Phenotypic data are organized following the ecological trait‐data standard proposed by Schneider et al.32. Accordingly, data were recorded in a tidy format with the following 12 columns:

  1. 1.

    scientificName: a taxonomic reference to A. thaliana that follows the standard developed by the National Inventory of the Natural Heritage (https://inpn.mnhn.fr/accueil/index?lg=en).

  2. 2.

    X1001g_ID: accession number from the 1001 Genomes Project19 dataset (http://1001genomes.org/).

  3. 3.

    verbatimOccurrenceID: user‐specific identifier defining individual plants. Letters “P” and “A” mark individuals harvested at flowering and at fruit maturation, respectively.

  4. 4.

    verbatimBlockID: user‐specific identifier defining experimental blocks. Letters “P” and “A” mark blocks dedicated to plants harvested at flowering and at fruit maturation, respectively.

  5. 5.

    DateSowing: sowing date.

  6. 6.

    DateHarvest: harvest date.

  7. 7.

    HerbivoryIndex: qualitative herbivory index, ranging from zero to five, defined for the technical validation of reproductive traits (see Technical validation).

  8. 8.

    traitName: trait names according to plant ontologies, namely the Thesaurus of Plant characteristics (TOP33), the Plant Trait Ontology (TO34), and the Crop Ontology (CO34,35).

  9. 9.

    traitValue: trait values.

  10. 10.

    traitUnit: trait units.

  11. 11.

    traitID: Uniform Resource Identifier (URI) for applied trait ontology.

  12. 12.

    taxonID: URI for taxon identification.

NIRS spectral data record

NIRS spectral data file comprises 2,152 columns.
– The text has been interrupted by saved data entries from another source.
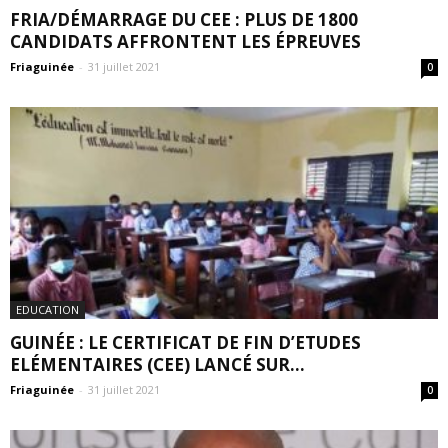
FRIA/DÉMARRAGE DU CEE : PLUS DE 1800
CANDIDATS AFFRONTENT LES ÉPREUVES
Friaguinée
-
31 juillet 2021
0
EDUCATION
GUINÉE : LE CERTIFICAT DE FIN D’ETUDES
ELÉMENTAIRES (CEE) LANCÉ SUR...
Friaguinée
-
31 juillet 2021
0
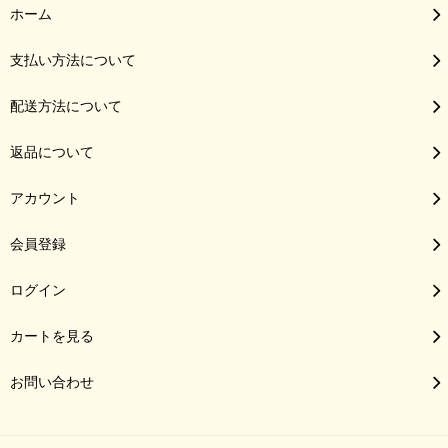
ホーム
支払い方法について
配送方法について
返品について
アカウント
会員登録
ログイン
カートを見る
お問い合わせ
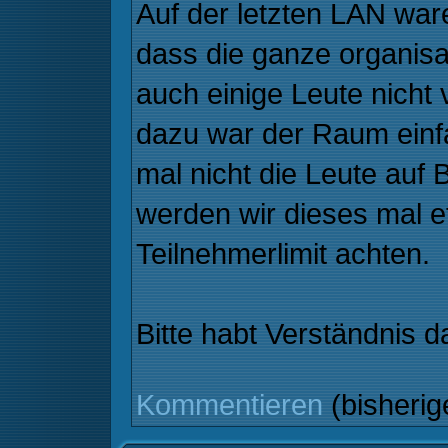
Auf der letzten LAN ware
dass die ganze organisat
auch einige Leute nicht 
dazu war der Raum einfa
mal nicht die Leute auf
werden wir dieses mal 
Teilnehmerlimit achten.
Bitte habt Verständnis da
Kommentieren
(bisheri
The first column is equivalent to the “verbatimOccurrenceID” column previously described, and remaining columns comprise leaf hyperspectral reflectance values in spectral regions from 350 to 2500 nm.
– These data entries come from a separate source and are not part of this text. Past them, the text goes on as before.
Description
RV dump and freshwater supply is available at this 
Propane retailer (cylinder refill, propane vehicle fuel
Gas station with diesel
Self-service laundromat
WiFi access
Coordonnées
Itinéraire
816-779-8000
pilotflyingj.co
Meteorological data record

Meteorological data were recorded in a tidy format with the following four columns:

  1. 1.

    Date: date from 1st February to 31st July 2021.

  2. 2.

    varName: meteorological variable names.

  3. 3.

    varValue: meteorological variable values.

  4. 4.

    varUnit: meteorological variable units.

Technical Validation

A completely randomized design was adopted in the common garden experiment to minimize confounding effects related to the placement of the pots.

Phenotypic data

Functional trait measures followed standardized procedures described in Pérez-Harguindeguy et al.23, helping to reduce measurement variability. For dealing with measurement errors, we verified each trait for unrealistic extreme values by analyzing deviation from the mean. Values outside a range of µ ± 6σ (µ, mean; σ, standard deviation) were used to filter samples out (N = 2). Because outliers for reproductive traits were often associated with intense herbivory damage, we defined a qualitative herbivory index, ranging from zero to five, to each photographed plant according to the number of herbivores and their traces (e.g., damaged inflorescence stem and/or fruits) that could be detected in the images. Herbivory index for individual plants can be found in the phenotypic data record of the AraDiv dataset and may be used for filtering out possibly biased samples with high herbivory index (i.e., 35 samples with 4–5 herbivory index). The intraspecific phenotypic variation assessed in this study is shown in Fig. 4.

Fig. 4
figure 4

Histograms showing variation in vegetative (a) phenological (b) and reproductive (c) traits.

NIRS prediction for LNC

NIRS prediction accuracy was verified by comparing observed and predicted LNC values using Vasseur’s et al.14 model (Fig. 3b). Prediction performances were estimated through the coefficient of determination (R²) and the root mean square error (RMSE, %).